Under state law, if a deficit occurs the human services commissioner can to cut eligibility or enrollment the very next year. That worries some who advocate on behalf of universal health care for children. "They're treating the Health Care Access Fund like some kind of ATM, when it was designed to make every child healthy," says Jim Koppel, the executive director of the Children's Defense Fund. He was also active in passage of the MinnesotaCare legislation in 1992.

Koppel says while Pawlenty and previous governors have used the surplus in the Health Care Access Fund to balance the state's budget, they have not increased eligibility rates for low and middle class working families. "They have taken a good program that was working right and in fact was spending less money every year than we anticipated. That's why we had this in the bank. But it was for the future and for more children to get covered. It wasn't to go to pay for roads or some other deficit," he said.

Koppel says the governor's plan is acutely painful because it comes just one year after the Legislature cut not only Minnesota Care, but General Assistance Medical Care and Medical Assistance as well. Paul Matson, with the Minnesota Medical Association, says the doctors in his organization aren't happy that revenue from the provider tax they pay is going towards fixing the deficit. For more than a decade, the MMA has lobbied the Legislature to eleminate the 2-percent tax entirely. He says state lawmakers promised his organization in 1992 that the state would only use Health Care Access Fund money for health insurance purposes. "We were given promises and told that the money would go only into health care. So we are concerned to see the Health Care Access Fund being eroded and being used to go back into the general fund to pay down the debt and balance the budget," according to Matson.

Finance Commissioner Peggy Ingison says she understands Matson's frustration, but says health care financing is not as clear cut as it used to be.

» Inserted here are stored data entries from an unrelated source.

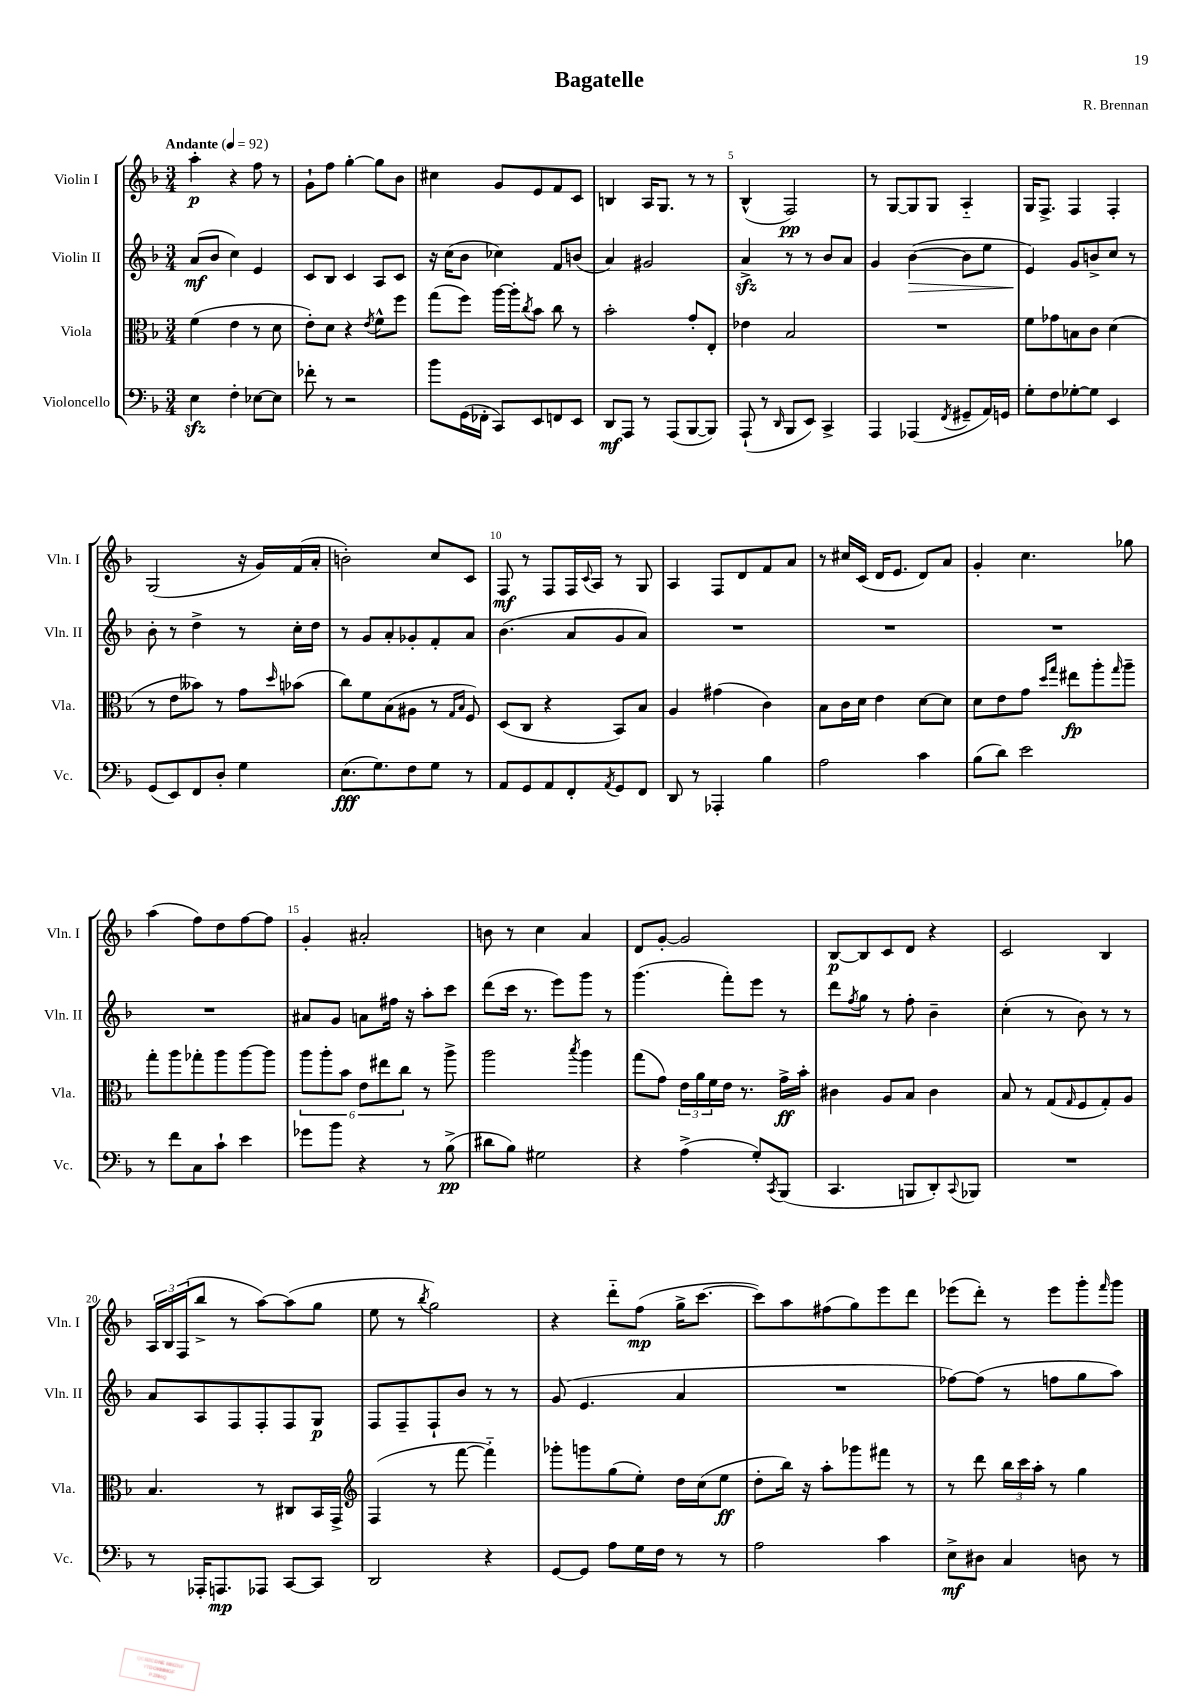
\header { title = "Bagatelle" composer = "R. Brennan" }
<<
\new StaffGroup <<
\new Staff = "s0" \with { instrumentName = "Violin I" shortInstrumentName = "Vln. I" } {
    \clef treble \key f \major \numericTimeSignature \time 3/4 \tempo "Andante" 4 = 92
    a''4-.\p r4 f''8 r8 |
    g'8-! f''8 g''4~-. g''8 bes'8 |
    cis''4 g'8 e'8 f'8 c'8 |
    b4 a16 g8. r8 r8 |
    bes4-^( f2\pp) |
    r8 g8~ g8 g8 a4-_ |
    g16 f8.-> f4 f4-. |
    g2( r16 g'16) f'16( a'16-. |
    b'2-.) c''8 c'8 |
    f8\mf r8 f8 f16 \appoggiatura { c'8 } a16 r8 g8 |
    a4 f8 d'8 f'8 a'8 |
    r8 cis''16 c'16( d'16 e'8. d'8) a'8 |
    g'4-. c''4. ges''8 |
    a''4( f''8) d''8 f''8~ f''8 |
    g'4-. ais'2-. |
    b'8 r8 c''4 a'4 |
    d'8 g'8~-. g'2 |
    bes8~\p bes8 c'8 d'8 r4 |
    c'2 bes4 |
    \tuplet 3/2 { a16 bes16 f16( } bes''8-> r8 a''8~) a''8( g''8 |
    e''8 r8 \acciaccatura { bes''8 } g''2) |
    r4 d'''8-_ f''8\mp( g''16-> c'''8.~ |
    c'''8) a''8 fis''8( g''8) e'''8 d'''8 |
    ees'''8( d'''8-.) r8 ees'''8 g'''8-. \grace { f'''16 } g'''8 \bar "|." |
}
\new Staff = "s1" \with { instrumentName = "Violin II" shortInstrumentName = "Vln. II" } {
    \clef treble \key f \major \numericTimeSignature \time 3/4
    a'8\mf( bes'8 c''4) e'4 |
    c'8 bes8 c'4 a8 c'8 |
    r16 c''16( bes'8 ces''4) f'8 b'8( |
    a'4) gis'2 |
    a'4->\sfz r8 r8 bes'8 a'8 |
    g'4 bes'4~\>( bes'8 e''8 |
    e'4\!) g'8 b'8-> c''8 r8 |
    bes'8-. r8 d''4-> r8 c''16-. d''16 |
    r8 g'8 a'8-. ges'8-. f'8-. a'8 |
    bes'4.( a'8 g'8 a'8) |
    R2. |
    R2. |
    R2. |
    R2. |
    ais'8 g'8 a'8 fis''16 r16 a''8-. c'''8 |
    d'''8( c'''16 r8. e'''8) g'''8 r8 |
    g'''4.( f'''8-.) e'''8 r8 |
    d'''8 \acciaccatura { f''8 } g''8 r8 f''8-. bes'4-- |
    c''4-.( r8 bes'8) r8 r8 |
    a'8 a8 f8 f8-. f8 g8\p |
    f8 f8-- f8-! bes'8 r8 r8 |
    g'8( e'4. a'4 |
    R2. |
    fes''8~) fes''8( r8 f''8 g''8 a''8) \bar "|." |
}
\new Staff = "s2" \with { instrumentName = "Viola" shortInstrumentName = "Vla." } {
    \clef alto \key f \major \numericTimeSignature \time 3/4
    f'4( e'4 r8 d'8 |
    e'8-.) d'8 r4 \acciaccatura { e'8 } f'8-^ f''8 |
    g''8( f''8) a''16~ a''16-. \acciaccatura { c''8 } bes'8 c''8 r8 |
    bes'2-. g'8-. e8-. |
    ees'4 bes2 |
    R2. |
    f'8 ges'8 b8 c'8 d'4( |
    r8 e'8 beses'8) r8 g'8 \grace { d''16 } bes'8( |
    c''8) f'8 bes8( ais8 r8 \grace { g16 bes16 } f8) |
    d8( c8 r4 bes,8) bes8 |
    a4 gis'4( c'4) |
    bes8 c'16 d'16 e'4 d'8~ d'8 |
    d'8 e'8 g'8 \grace { d''16 g''16 } eis''8\fp a''8-. \grace { g''16 } a''8-- |
    g''8-. a''8 ges''8-. a''8 a''8~ a''8 |
    \tuplet 6/4 { a''8 a''8-. bes'8 e'8 eis''8 c''8 } r8 a''8-> |
    a''2 \acciaccatura { bes''8 } a''4 |
    g''8( g'8) \tuplet 3/2 { e'16 a'16 f'16 } e'16 r8. g'16->\ff bes'16-. |
    cis'4 a8 bes8 cis'4 |
    bes8 r8 g8( \grace { g16 } f8 g8-.) a8 |
    bes4. r8 cis8 bes,16 g,16-> |
    \clef treble f4( r8 f'''8~ f'''4-_) |
    ges'''8-. g'''8 g''8( e''8-.) d''16 c''16( e''8\ff |
    d''8-. bes''16) r16 a''8-. ges'''8 fis'''8 r8 |
    r8 d'''8 \tuplet 3/2 { bes''16 c'''16 a''16-. } r8 g''4 \bar "|." |
}
\new Staff = "s3" \with { instrumentName = "Violoncello" shortInstrumentName = "Vc." } {
    \clef bass \key f \major \numericTimeSignature \time 3/4
    e4\sfz f4-. ees8~ ees8 |
    fes'8-. r8 r2 |
    bes'8 g,16( fes,16-. c,8) e,8 f,8 e,8 |
    d,8\mf a,,8 r8 a,,8( bes,,8~ bes,,8) |
    a,,8-!( r8 \grace { d,16 } bes,,8 e,8) c,4-> |
    a,,4 aes,,4( \acciaccatura { f,8 } gis,8-- a,16) g,16 |
    g8-. f8 ges8~-. ges8 e,4 |
    g,8( e,8) f,8 d8-. g4 |
    e8.\fff( g8.) f8 g8 r8 |
    a,8 g,8 a,8 f,8-. \acciaccatura { a,8 } g,8 f,8 |
    d,8 r8 aes,,4-. bes4 |
    a2 c'4 |
    bes8( d'8) e'2 |
    r8 f'8 c8 c'8-! e'4 |
    ges'8 bes'8 r4 r8 bes8->\pp( |
    dis'8 bes8) gis2 |
    r4 a4->( g8-.) \acciaccatura { c,8 } bes,,8( |
    c,4. b,,8 d,8-.) \appoggiatura { c,8 } bes,,8 |
    R2. |
    r8 aes,,16-. a,,8.\mp aes,,8 c,8~ c,8 |
    d,2 r4 |
    g,8~ g,8 a8 g16 f16 r8 r8 |
    a2 c'4 |
    e8->\mf dis8 c4 d8 r8 \bar "|." |
}
>>
>>
\layout { \context { \Score \override BarNumber.break-visibility = ##(#f #t #t) barNumberVisibility = #(every-nth-bar-number-visible 5) } }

She says the state's general fund pays for some state run health programs while the Health Care Access Fund pays for MinnesotaCare. Ingison says health care costs have increased at double digit rates in recent years and that financial pressure is causing problems for the state's overall budget deficit. "It's hard for us to sit here now facing a general fund deficit because we want to be really protective of the Health Care Access Fund, because something may happen there. There are a lot of people who depend upon the programs in the general fund where there's a pretty serious problem as well. Trying to keep the general fund in balance and put that together, I think is our priority at this point," said Ingison.

Ingison says state lawmakers and others should not concern themselves with what will happen to the Health Care Access Fund in the future. She says Gov. Pawlenty plans to address the state's health care financing system before the start of next year's session. She also says it's possible that the economy could turn around. That would mean additional revenue going into the fund.